December 1 – Blessed Anuarite Nengapeta Marie-Clementine
(1964 virgin and martyr, a member of the Holy Family Sisters in Kinshasa, Zaire, martyred by the Simba rebels).
Anuarite was a virgin and martyr. She was a member of the Holy Family Sisters in Kinshasa, Zaire. Anuarite was of the Babudu tribe, born in Wamba, and passed all her religious life in Bafwabaka, the first mission in that area. At birth, she received the name of Nengapeta, which in the language of the Babudu means, “wealth is deceptive.”
When she started primary school she was registered by error with the name Anuarite. That was the name of her sister. In her language the name meant, “I laugh to myself about war.” The error was providential. At baptism, she received the name of Alfonsina, and in religious life, the name Marie-Clemintine.
She was raped and killed by the Simba rebels on December 1, 1964.
Pope John Paul II went to Kinshasa, Zaire and celebrated the beatification ceremony on August 15, 1985. She was the first Bantu woman elevated to the altars, and like in the first centuries Christianity, a virgin consecrated to the Lord. She followed in the footsteps of great women like Saints Cecilia, Agnes, Lucy, and so many others.
Anuarite’s life was a lesson of modesty, love, fidelity and valor. In her life one sees a wonderful example of the freedom of the children of God, freed from all manner of disagreements and impositions. She demonstrated how God chose the weak of this world to shame the strong.
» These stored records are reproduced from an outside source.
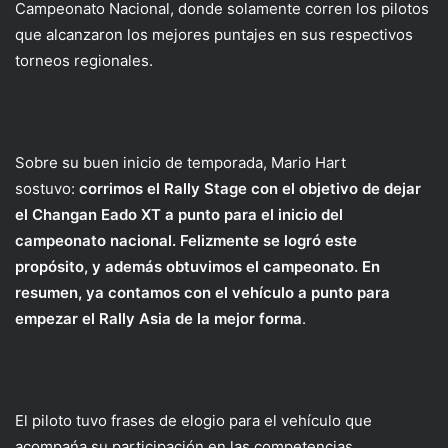
Campeonato Nacional, donde solamente corren los pilotos
que alcanzaron los mejores puntajes en sus respectivos
torneos regionales.
Sobre su buen inicio de temporada, Mario Hart
sostuvo:
corrimos el Rally Stage con el objetivo de dejar
el Changan Eado XT a punto para el inicio del
campeonato nacional. Felizmente se logró este
propósito, y además obtuvimos el campeonato. En
resumen, ya contamos con el vehículo a punto para
empezar el Rally Asia de la mejor forma
.
El piloto tuvo frases de elogio para el vehículo que
acompańa su participación en las competencias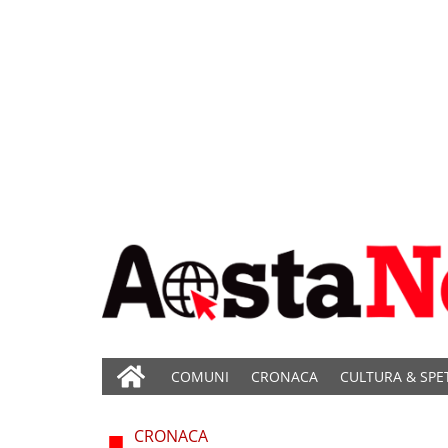
COMUNI
CRONACA
CULTURA & SPE
CRONACA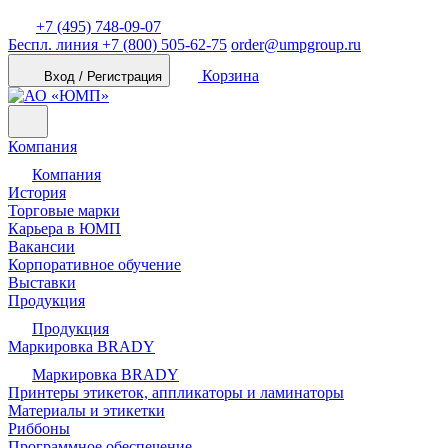
+7 (495) 748-09-07
Беспл. линия
+7 (800) 505-62-75
order@umpgroup.ru
Корзина
Вход / Регистрация
Компания
Компания
История
Торговые марки
Карьера в ЮМП
Вакансии
Корпоративное обучение
Выставки
Продукция
Продукция
Маркировка BRADY
Маркировка BRADY
Принтеры этикеток, аппликаторы и ламинаторы
Материалы и этикетки
Риббоны
Программное обеспечение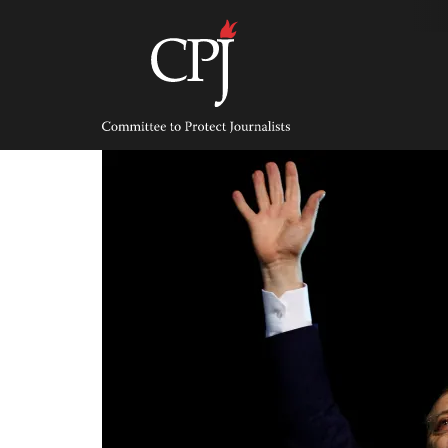
Skip
to
content
Committee
to
Protect
Journalists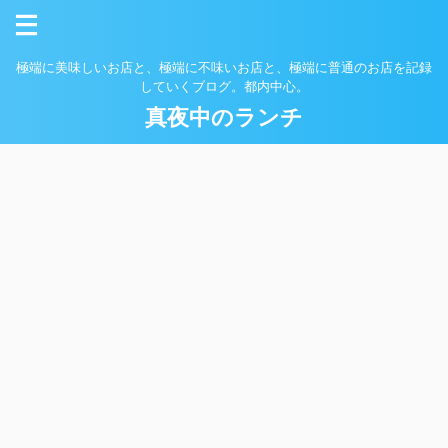
極端に美味しいお店と、極端に不味いお店と、極端に普通のお店を記録
していくブログ。都内中心。
真夜中のランチ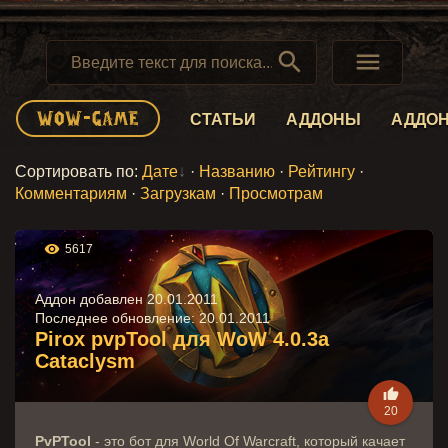


СТАТЬИ
АДДОНЫ
АДДО
Сортировать по
:
Дате
·
Названию
·
Рейтингу
·
Комментариям
·
Загрузкам
·
Просмотрам

5617
Аддон добавлен 20.01.2011
Последнее обновление:
20.01.2011
Pirox pvpTool для WoW 4.0.3a
Cataclysm

20
PvPTool
- это бот для World Of Warcraft, который качает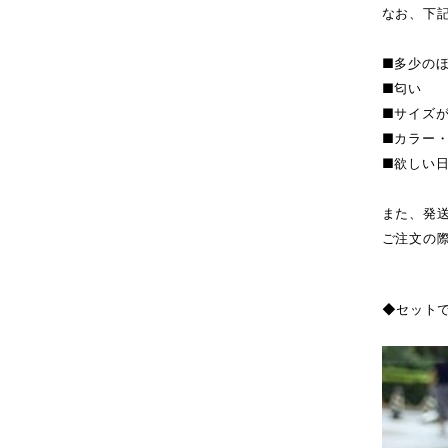
なお、下
■多少の
■匂い
■サイズ
■カラー
■欲しい
また、発
ご注文の
◆セット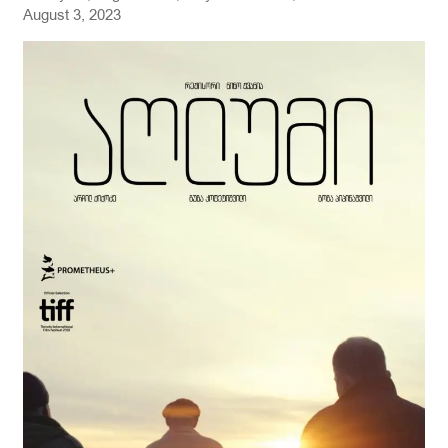
INTO
August 3, 2023
THE
PAST
AND
PRESENT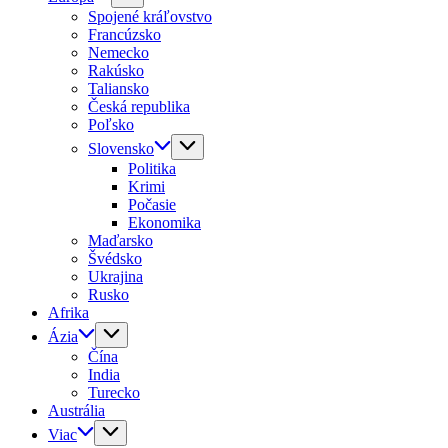
Spojené kráľovstvo
Francúzsko
Nemecko
Rakúsko
Taliansko
Česká republika
Poľsko
Slovensko
Politika
Krimi
Počasie
Ekonomika
Maďarsko
Švédsko
Ukrajina
Rusko
Afrika
Ázia
Čína
India
Turecko
Austrália
Viac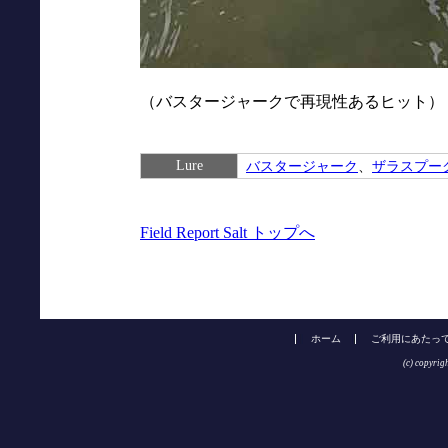
（バスタージャークで再現性あるヒット）
Lure
バスタージャーク
、
ザラスプー
Field Report Salt トップへ
ホーム
ご利用にあたっ
(c) copyrig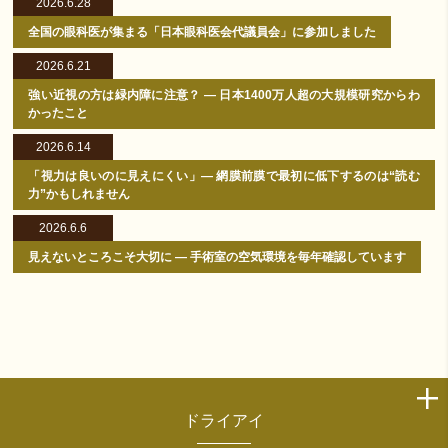
2026.6.28
全国の眼科医が集まる「日本眼科医会代議員会」に参加しました
2026.6.21
強い近視の方は緑内障に注意？ ― 日本1400万人超の大規模研究からわ
かったこと
2026.6.14
「視力は良いのに見えにくい」― 網膜前膜で最初に低下するのは“読む
力”かもしれません
2026.6.6
見えないところこそ大切に ― 手術室の空気環境を毎年確認しています
ドライアイ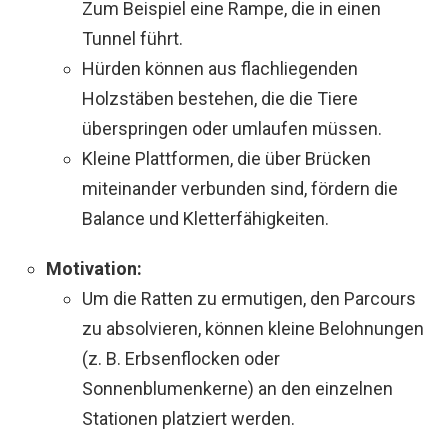
Zum Beispiel eine Rampe, die in einen
Tunnel führt.
Hürden können aus flachliegenden
Holzstäben bestehen, die die Tiere
überspringen oder umlaufen müssen.
Kleine Plattformen, die über Brücken
miteinander verbunden sind, fördern die
Balance und Kletterfähigkeiten.
Motivation:
Um die Ratten zu ermutigen, den Parcours
zu absolvieren, können kleine Belohnungen
(z. B. Erbsenflocken oder
Sonnenblumenkerne) an den einzelnen
Stationen platziert werden.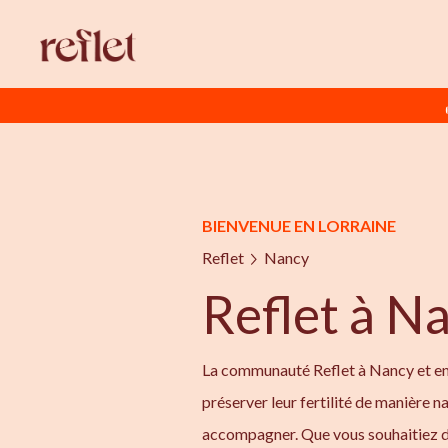
BIENVENUE EN LORRAINE
Reflet
Nancy
Reflet à N
La communauté Reflet à Nancy et en 
préserver leur fertilité de manière na
accompagner. Que vous souhaitiez d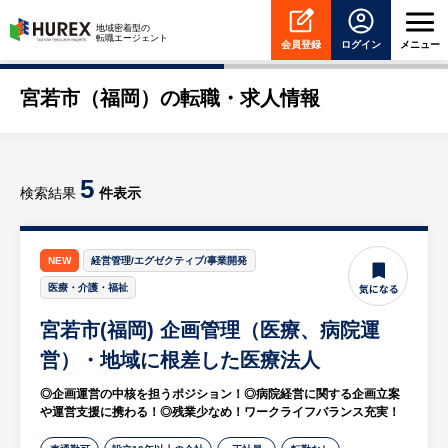
HUREX
地域密着型の
転職エージェント
会員登録
ログイン
メニュー
宮若市（福岡）の転職・求人情報
5
検索結果
件表示
NEW
経営管理/エグゼクティブ/事業開発
医療・介護・福祉
宮若市(福岡) 企画管理（医療、病院運
営）・地域に根差した医療法人
◎企画運営の中核を担うポジション！◎病院経営に関する企画立案
や運営支援に携わる！◎残業少なめ！ワークライフバランス充実！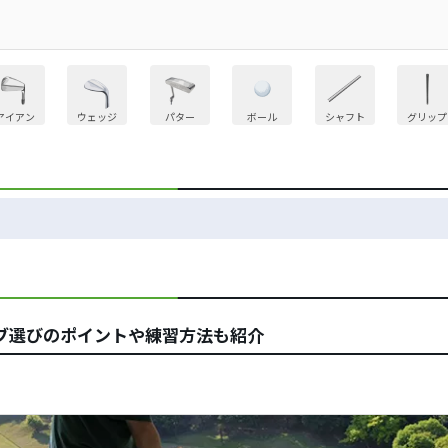
アイアン
ウェッジ
パター
ボール
シャフト
グリップ
ブ選びのポイントや練習方法も紹介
December 3 – St. Cassian of Tangiers
(298 a lawyer who resigned and became a Christian and died as a martyr).
Martyr mentioned in a hymn by St. Prudentius, also called Cassian of Tangiers. He was a court recorder at the trial of St. Marcellus the Centurion. Aurelius Agricola, deputy prefect in the Roman province in North Africa, conducted the trial. When the death penalty was imposed on St. Marcellus, Cassian threw down his pen and declared that he was a Christian. He was arrested immediately and put to death. Cassian is patron of modern stenographers.
December 10 – St. Miltiades
(One of the Church’s Black Popes)
Miltiades occupied the papacy from 311 to 314 A.D. serving four years, seven months and eight days. Miltiades decreed that none of the faithful should fast on Sunday or on the fifth day of the week, because this was the custom of the pagans. He also found residing in Rome a Persian based religion call Manichaenism. He furthered decreed that consecrated offerings should be sent throughout the churches from the Pope’s consecration. This was called leaven. It was Miltiades who led the Church to final victory over the Roman Empire. Miltiades was buried on the famous Appian Way.